**Description of the task**
From the entries below, transcribe exactly the lines between the line holding "44: (852, 308, 0.93)" and the line holding "49: (843, 333, 0.94)", inclusive; skip all other lines.

******************************

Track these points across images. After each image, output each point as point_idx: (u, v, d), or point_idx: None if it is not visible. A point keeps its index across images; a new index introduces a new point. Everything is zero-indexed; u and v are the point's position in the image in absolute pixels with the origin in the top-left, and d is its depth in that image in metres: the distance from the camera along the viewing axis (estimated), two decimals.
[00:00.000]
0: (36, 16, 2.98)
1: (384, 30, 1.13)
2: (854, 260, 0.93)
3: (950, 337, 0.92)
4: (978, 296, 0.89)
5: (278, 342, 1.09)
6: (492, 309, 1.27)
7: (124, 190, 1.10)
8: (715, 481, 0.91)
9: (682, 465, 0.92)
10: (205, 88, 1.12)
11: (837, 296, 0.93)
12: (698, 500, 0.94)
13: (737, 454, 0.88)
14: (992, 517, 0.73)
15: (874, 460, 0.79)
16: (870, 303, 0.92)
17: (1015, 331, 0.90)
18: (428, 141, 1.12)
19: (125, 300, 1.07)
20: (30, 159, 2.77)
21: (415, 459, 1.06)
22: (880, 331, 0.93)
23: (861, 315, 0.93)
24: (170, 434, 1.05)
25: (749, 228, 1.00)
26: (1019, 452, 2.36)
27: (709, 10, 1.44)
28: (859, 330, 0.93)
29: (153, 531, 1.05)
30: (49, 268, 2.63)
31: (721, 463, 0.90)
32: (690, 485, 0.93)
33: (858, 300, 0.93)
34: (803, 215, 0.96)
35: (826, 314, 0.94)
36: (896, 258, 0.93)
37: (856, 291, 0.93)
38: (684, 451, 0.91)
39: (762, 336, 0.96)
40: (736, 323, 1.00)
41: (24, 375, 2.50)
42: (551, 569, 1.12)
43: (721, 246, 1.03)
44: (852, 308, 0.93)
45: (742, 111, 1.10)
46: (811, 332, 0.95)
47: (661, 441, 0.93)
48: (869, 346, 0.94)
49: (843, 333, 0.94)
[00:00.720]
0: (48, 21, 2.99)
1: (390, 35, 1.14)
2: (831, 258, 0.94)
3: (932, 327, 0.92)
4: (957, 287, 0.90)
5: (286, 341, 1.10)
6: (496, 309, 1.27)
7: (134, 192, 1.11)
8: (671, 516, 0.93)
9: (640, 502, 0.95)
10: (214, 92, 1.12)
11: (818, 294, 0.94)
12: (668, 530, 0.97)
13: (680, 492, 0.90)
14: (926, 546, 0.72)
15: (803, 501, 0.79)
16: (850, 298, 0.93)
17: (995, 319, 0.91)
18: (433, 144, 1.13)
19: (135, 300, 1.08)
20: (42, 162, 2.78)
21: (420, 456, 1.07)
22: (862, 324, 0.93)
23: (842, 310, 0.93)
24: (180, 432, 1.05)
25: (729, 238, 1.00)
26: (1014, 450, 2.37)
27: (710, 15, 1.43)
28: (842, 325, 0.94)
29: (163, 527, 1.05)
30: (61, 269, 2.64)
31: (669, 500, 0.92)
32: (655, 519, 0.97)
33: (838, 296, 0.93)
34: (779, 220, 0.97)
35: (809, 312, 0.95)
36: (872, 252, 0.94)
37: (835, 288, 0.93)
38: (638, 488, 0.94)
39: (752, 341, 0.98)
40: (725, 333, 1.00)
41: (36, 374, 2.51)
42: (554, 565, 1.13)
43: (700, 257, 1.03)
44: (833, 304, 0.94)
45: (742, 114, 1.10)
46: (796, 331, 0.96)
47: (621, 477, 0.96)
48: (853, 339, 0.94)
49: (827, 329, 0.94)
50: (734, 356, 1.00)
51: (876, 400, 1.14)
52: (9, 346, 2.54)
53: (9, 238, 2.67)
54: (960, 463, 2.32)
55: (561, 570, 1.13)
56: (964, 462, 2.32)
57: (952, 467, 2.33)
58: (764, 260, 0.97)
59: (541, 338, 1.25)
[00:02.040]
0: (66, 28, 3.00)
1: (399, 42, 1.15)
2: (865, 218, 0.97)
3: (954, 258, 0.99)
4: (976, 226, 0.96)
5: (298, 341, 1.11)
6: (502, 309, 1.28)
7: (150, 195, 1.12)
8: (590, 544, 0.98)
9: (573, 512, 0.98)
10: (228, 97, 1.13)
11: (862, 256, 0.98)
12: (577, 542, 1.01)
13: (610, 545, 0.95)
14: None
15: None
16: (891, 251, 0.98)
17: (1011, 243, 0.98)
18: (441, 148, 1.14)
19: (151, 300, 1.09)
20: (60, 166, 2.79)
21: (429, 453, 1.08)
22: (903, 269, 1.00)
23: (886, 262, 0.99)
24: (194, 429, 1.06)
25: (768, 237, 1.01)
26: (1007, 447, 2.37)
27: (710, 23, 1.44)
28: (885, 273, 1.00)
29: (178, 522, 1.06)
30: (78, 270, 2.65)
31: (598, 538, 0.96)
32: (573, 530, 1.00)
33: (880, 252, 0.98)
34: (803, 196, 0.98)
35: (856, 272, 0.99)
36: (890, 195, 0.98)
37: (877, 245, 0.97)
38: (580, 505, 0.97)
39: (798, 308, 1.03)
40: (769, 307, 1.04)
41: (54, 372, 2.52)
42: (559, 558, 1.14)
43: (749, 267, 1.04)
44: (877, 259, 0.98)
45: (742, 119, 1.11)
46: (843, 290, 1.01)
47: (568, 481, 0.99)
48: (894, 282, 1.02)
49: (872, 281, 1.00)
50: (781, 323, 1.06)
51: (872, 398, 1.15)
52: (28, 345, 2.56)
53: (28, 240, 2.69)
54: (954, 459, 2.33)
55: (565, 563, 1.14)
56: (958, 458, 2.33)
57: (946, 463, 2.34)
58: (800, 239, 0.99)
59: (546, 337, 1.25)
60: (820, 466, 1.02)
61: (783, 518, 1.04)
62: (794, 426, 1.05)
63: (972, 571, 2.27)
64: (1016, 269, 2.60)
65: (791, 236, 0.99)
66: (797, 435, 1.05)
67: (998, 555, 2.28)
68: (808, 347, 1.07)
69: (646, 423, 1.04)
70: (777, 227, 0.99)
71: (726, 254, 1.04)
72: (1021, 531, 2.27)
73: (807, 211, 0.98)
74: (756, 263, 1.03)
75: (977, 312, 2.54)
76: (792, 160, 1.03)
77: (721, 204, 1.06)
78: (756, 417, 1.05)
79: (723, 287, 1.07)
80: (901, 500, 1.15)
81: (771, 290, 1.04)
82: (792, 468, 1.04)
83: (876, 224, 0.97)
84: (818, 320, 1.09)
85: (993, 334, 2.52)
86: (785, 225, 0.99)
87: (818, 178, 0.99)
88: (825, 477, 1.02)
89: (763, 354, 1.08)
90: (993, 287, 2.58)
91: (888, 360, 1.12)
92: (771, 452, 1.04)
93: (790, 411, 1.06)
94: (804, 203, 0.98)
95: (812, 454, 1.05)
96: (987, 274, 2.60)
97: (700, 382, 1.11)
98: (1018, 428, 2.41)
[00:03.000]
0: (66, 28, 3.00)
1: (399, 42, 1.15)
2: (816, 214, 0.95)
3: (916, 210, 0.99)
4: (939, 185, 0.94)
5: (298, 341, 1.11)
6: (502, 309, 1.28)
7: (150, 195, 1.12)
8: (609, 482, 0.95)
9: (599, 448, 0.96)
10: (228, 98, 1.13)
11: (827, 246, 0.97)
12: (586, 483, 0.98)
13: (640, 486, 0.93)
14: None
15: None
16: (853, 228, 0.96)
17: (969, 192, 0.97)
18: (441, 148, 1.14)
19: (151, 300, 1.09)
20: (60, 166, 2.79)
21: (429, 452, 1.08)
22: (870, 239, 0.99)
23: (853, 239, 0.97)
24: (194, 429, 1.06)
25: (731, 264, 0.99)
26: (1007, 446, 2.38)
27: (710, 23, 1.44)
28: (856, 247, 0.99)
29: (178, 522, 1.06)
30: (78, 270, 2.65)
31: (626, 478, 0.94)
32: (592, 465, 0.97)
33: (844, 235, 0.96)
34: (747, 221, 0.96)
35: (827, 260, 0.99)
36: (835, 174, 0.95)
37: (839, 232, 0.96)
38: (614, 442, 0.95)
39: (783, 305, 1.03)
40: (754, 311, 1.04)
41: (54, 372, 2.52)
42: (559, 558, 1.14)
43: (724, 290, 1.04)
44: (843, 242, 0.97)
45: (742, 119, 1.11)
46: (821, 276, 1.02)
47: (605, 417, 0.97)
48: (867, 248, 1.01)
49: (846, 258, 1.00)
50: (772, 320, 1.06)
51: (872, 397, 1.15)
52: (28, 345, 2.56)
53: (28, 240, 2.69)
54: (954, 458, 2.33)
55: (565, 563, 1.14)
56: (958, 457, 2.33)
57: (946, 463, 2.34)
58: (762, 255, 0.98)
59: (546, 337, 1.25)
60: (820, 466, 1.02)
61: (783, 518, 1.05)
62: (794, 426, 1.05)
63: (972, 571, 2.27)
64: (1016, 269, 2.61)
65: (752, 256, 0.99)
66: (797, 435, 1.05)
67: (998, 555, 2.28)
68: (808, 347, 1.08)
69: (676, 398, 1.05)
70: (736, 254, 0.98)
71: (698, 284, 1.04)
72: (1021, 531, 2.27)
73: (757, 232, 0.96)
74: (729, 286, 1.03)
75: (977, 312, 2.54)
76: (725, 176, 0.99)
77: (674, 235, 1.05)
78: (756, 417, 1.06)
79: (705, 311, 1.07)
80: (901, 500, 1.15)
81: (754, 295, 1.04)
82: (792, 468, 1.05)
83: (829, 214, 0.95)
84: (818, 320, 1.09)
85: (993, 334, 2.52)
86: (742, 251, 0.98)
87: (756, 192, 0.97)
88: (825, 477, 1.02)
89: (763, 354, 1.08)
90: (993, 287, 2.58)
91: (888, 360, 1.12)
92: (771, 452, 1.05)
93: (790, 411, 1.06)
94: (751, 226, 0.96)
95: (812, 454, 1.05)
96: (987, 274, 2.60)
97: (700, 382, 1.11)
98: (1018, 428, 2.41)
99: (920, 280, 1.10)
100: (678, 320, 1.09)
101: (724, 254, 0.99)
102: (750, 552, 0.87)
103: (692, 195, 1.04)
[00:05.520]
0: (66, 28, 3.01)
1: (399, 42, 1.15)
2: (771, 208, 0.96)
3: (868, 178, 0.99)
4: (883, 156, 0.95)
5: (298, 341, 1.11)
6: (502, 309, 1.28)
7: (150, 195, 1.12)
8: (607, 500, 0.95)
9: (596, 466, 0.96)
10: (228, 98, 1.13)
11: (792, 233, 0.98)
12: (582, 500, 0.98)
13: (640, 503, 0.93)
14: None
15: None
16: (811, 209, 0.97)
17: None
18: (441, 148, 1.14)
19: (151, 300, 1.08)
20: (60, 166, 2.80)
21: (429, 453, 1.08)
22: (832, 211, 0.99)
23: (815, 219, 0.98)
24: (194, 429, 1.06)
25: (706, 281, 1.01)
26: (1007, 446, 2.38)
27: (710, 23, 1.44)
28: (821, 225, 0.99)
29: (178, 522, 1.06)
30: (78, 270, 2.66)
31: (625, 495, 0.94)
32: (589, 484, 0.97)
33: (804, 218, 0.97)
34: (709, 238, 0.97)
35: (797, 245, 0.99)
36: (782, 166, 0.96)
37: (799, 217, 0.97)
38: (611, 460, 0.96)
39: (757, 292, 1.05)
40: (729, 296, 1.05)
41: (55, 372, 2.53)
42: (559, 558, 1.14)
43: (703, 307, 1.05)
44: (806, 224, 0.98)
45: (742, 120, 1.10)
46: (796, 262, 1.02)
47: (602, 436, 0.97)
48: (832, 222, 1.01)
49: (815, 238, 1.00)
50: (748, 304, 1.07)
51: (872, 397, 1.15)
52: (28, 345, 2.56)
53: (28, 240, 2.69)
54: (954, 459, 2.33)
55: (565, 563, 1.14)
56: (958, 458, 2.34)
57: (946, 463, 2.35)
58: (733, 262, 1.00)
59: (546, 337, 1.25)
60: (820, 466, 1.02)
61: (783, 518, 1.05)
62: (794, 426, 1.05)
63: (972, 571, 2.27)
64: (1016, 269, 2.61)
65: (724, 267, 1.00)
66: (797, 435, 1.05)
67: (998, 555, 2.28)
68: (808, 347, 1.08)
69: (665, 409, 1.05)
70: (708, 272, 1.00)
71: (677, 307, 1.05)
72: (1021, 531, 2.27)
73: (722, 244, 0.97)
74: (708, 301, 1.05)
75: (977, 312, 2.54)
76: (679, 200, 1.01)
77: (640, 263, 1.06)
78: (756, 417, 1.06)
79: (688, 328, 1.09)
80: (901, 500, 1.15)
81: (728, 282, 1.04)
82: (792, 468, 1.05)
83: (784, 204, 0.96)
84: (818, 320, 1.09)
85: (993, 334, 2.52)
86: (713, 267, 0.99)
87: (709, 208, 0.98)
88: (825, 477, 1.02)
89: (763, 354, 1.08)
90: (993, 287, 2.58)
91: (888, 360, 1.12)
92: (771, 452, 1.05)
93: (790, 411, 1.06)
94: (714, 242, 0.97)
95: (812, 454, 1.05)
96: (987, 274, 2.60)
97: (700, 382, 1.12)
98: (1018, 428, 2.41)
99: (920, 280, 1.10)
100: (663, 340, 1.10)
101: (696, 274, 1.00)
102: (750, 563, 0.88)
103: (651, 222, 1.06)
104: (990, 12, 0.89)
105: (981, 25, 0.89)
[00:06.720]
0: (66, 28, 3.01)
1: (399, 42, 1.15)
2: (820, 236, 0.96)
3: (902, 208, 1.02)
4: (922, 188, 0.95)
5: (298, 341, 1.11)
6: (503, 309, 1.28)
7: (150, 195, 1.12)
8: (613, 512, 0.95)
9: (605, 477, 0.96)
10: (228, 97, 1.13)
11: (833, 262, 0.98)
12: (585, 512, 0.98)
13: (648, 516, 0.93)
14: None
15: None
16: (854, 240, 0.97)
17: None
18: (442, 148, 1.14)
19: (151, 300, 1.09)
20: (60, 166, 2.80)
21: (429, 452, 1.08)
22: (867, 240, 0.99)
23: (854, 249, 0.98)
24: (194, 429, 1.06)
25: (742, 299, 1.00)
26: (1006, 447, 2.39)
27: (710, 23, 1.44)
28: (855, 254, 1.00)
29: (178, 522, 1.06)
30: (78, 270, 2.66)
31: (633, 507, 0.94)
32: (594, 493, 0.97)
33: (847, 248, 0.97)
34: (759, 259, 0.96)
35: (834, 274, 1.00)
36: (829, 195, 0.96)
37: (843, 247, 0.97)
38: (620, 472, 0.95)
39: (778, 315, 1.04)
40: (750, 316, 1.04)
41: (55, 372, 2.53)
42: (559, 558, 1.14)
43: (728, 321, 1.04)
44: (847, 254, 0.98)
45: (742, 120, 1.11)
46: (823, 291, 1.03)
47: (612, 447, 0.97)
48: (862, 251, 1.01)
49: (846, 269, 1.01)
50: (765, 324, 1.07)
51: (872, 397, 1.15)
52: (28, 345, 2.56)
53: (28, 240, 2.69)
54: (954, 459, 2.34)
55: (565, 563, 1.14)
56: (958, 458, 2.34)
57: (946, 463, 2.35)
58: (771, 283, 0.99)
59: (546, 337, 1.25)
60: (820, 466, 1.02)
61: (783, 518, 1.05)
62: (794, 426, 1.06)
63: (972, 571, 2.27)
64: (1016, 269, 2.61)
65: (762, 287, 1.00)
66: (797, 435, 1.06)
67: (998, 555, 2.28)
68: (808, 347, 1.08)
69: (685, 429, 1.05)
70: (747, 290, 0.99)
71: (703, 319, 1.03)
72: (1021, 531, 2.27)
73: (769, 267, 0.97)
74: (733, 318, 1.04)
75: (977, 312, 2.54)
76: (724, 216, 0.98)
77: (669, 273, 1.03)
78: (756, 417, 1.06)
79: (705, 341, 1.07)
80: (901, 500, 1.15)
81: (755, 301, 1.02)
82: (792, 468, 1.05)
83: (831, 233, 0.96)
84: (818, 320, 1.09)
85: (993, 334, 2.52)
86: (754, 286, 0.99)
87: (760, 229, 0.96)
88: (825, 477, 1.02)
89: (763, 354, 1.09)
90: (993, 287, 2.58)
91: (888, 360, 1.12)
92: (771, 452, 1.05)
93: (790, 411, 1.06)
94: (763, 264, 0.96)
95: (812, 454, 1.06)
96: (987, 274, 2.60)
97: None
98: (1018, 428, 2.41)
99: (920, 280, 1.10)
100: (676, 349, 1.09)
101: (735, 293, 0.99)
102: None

******************************

**Finished task**
44: (852, 308, 0.93)
45: (742, 111, 1.10)
46: (811, 332, 0.95)
47: (661, 441, 0.93)
48: (869, 346, 0.94)
49: (843, 333, 0.94)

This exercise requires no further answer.